課題 1:
アミン類についての本文を読み、次の問いに答えてください。
(a) モノアリールアミンを構成するアリール基の炭素数は、いくつであることが好ましいとされていますか。
(b) ヘテロアリール基の環員数は、何員環であることが好ましいとされていますか。
(c) 窒素原子を1〜4個有する単環状のヘテロアリール基は、何員環であることがより好ましいとされていますか。
課題 2: アミン類についての本文の続きを、最後の文の後から書き上げてください。

好ましい前記モノアルキルアミンとして、具体的には、例えば、n−ブチルアミン、n−へキシルアミン、n−オクチルアミン、n−ドデシルアミン、n−オクタデシルアミン、イソブチルアミン、sec−ブチルアミン、tert−ブチルアミン、3−アミノペンタン、3−メチルブチルアミン、2−ヘプチルアミン(2−アミノヘプタン)、2−アミノオクタン、2−エチルヘキシルアミン、1,2−ジメチル−n−プロピルアミン等が挙げられる。
前記モノアリールアミンを構成するアリール基としては、例えば、フェニル基、1−ナフチル基、2−ナフチル基等が挙げられ、炭素数が6〜10であることが好ましい。
前記モノ(ヘテロアリール)アミンを構成するヘテロアリール基は、芳香族環骨格を構成する原子として、ヘテロ原子を有するものであり、前記ヘテロ原子としては、例えば、窒素原子、硫黄原子、酸素原子、ホウ素原子等が挙げられる。また、芳香族環骨格を構成する前記へテロ原子の数は特に限定されず、1個でもよいし、2個以上でもよい。2個以上である場合、これらへテロ原子は互いに同一でも異なっていてもよい。すなわち、これらへテロ原子は、すべて同じでもよいし、すべて異なっていてもよく、一部だけ異なっていてもよい。
前記ヘテロアリール基は、単環状及び多環状のいずれでもよく、その環員数(環骨格を構成する原子の数)も特に限定されないが、3〜12員環であることが好ましい。
前記ヘテロアリール基で、窒素原子を1〜4個有する単環状のものとしては、例えば、ピロリル基、ピロリニル基、イミダゾリル基、ピラゾリル基、ピリジル基、ピリミジル基、ピラジニル基、ピリダジニル基、トリアゾリル基、テトラゾリル基、ピロリジニル基、イミダゾリジニル基、ピペリジニル基、ピラゾリジニル基、ピペラジニル基等が挙げられ、3〜8員環であることが好ましく、5〜6員環であることがより好ましい。

提供データ:

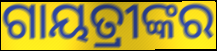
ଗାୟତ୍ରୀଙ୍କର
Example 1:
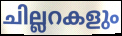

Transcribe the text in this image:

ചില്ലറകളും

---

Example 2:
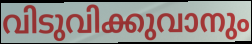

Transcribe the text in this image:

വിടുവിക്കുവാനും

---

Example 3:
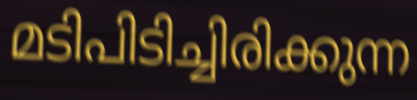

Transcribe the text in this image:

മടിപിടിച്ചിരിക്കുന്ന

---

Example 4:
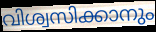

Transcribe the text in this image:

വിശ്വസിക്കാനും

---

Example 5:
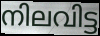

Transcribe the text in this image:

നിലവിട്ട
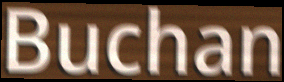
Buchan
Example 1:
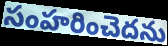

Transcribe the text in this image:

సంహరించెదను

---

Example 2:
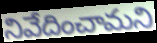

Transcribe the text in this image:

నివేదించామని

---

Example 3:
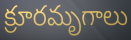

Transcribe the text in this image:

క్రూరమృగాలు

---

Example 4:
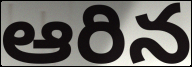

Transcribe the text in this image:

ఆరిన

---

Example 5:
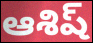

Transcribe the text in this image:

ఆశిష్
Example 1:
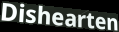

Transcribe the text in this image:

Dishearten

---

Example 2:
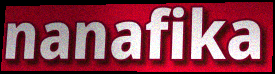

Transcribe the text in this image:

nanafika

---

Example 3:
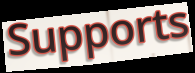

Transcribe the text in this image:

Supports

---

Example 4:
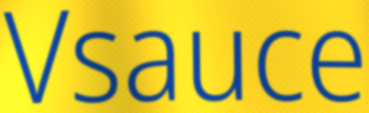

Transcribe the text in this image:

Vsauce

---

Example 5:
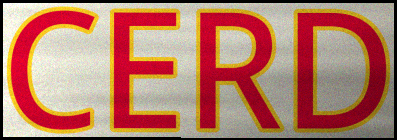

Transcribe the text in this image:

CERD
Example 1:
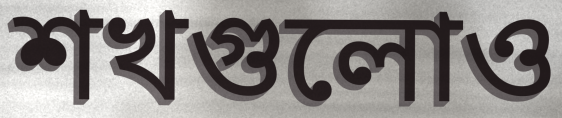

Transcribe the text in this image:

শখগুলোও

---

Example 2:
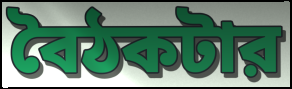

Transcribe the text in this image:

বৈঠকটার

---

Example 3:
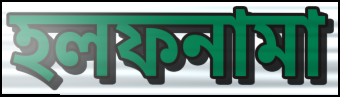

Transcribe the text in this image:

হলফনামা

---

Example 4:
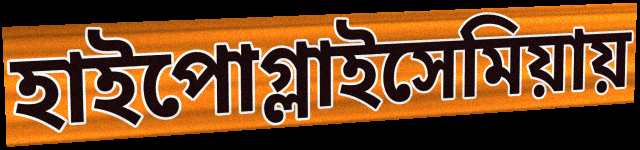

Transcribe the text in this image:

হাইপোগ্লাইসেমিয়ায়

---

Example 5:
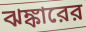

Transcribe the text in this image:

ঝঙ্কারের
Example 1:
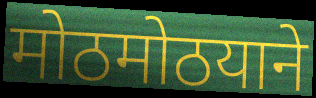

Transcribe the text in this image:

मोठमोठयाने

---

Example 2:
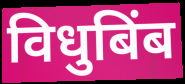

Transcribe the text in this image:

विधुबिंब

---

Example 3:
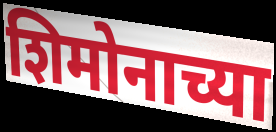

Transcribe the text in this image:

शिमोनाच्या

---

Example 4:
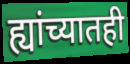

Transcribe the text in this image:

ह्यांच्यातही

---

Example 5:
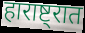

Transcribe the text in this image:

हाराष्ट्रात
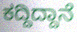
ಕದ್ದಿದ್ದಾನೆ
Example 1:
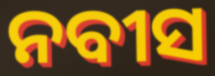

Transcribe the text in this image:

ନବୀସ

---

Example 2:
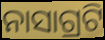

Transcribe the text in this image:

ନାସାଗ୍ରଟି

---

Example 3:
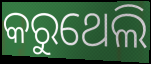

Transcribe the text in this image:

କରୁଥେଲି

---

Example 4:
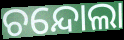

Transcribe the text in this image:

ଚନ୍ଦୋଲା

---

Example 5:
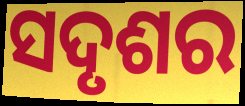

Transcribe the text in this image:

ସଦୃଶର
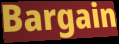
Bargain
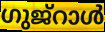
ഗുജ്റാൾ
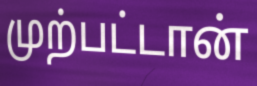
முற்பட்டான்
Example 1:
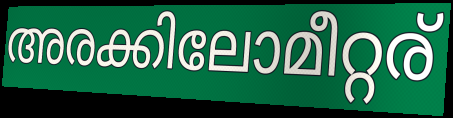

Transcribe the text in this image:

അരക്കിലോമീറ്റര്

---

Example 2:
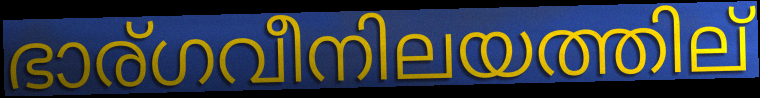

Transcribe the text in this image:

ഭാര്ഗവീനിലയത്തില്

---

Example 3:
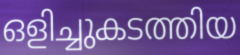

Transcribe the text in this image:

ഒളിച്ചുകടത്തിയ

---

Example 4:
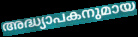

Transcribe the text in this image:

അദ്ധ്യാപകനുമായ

解答 1:
(a) 6〜10
(b) 3〜12員環
(c) 5〜6員環

解答 2:
前記ヘテロアリール基で、酸素原子を1個有する単環状のものとしては、例えば、フラニル基等が挙げられ、3〜8員環であることが好ましく、5〜6員環であることがより好ましい。
前記ヘテロアリール基で、硫黄原子を1個有する単環状のものとしては、例えば、チエニル基等が挙げられ、3〜8員環であることが好ましく、5〜6員環であることがより好ましい。
前記ヘテロアリール基で、酸素原子を1〜2個及び窒素原子を1〜3個有する単環状のものとしては、例えば、オキサゾリル基、イソオキサゾリル基、オキサジアゾリル基、モルホリニル基等が挙げられ、3〜8員環であることが好ましく、5〜6員環であることがより好ましい。
前記ヘテロアリール基で、硫黄原子を1〜2個及び窒素原子を1〜3個有する単環状のものとしては、例えば、チアゾリル基、チアジアゾリル基、チアゾリジニル基等が挙げられ、3〜8員環であることが好ましく、5〜6員環であることがより好ましい。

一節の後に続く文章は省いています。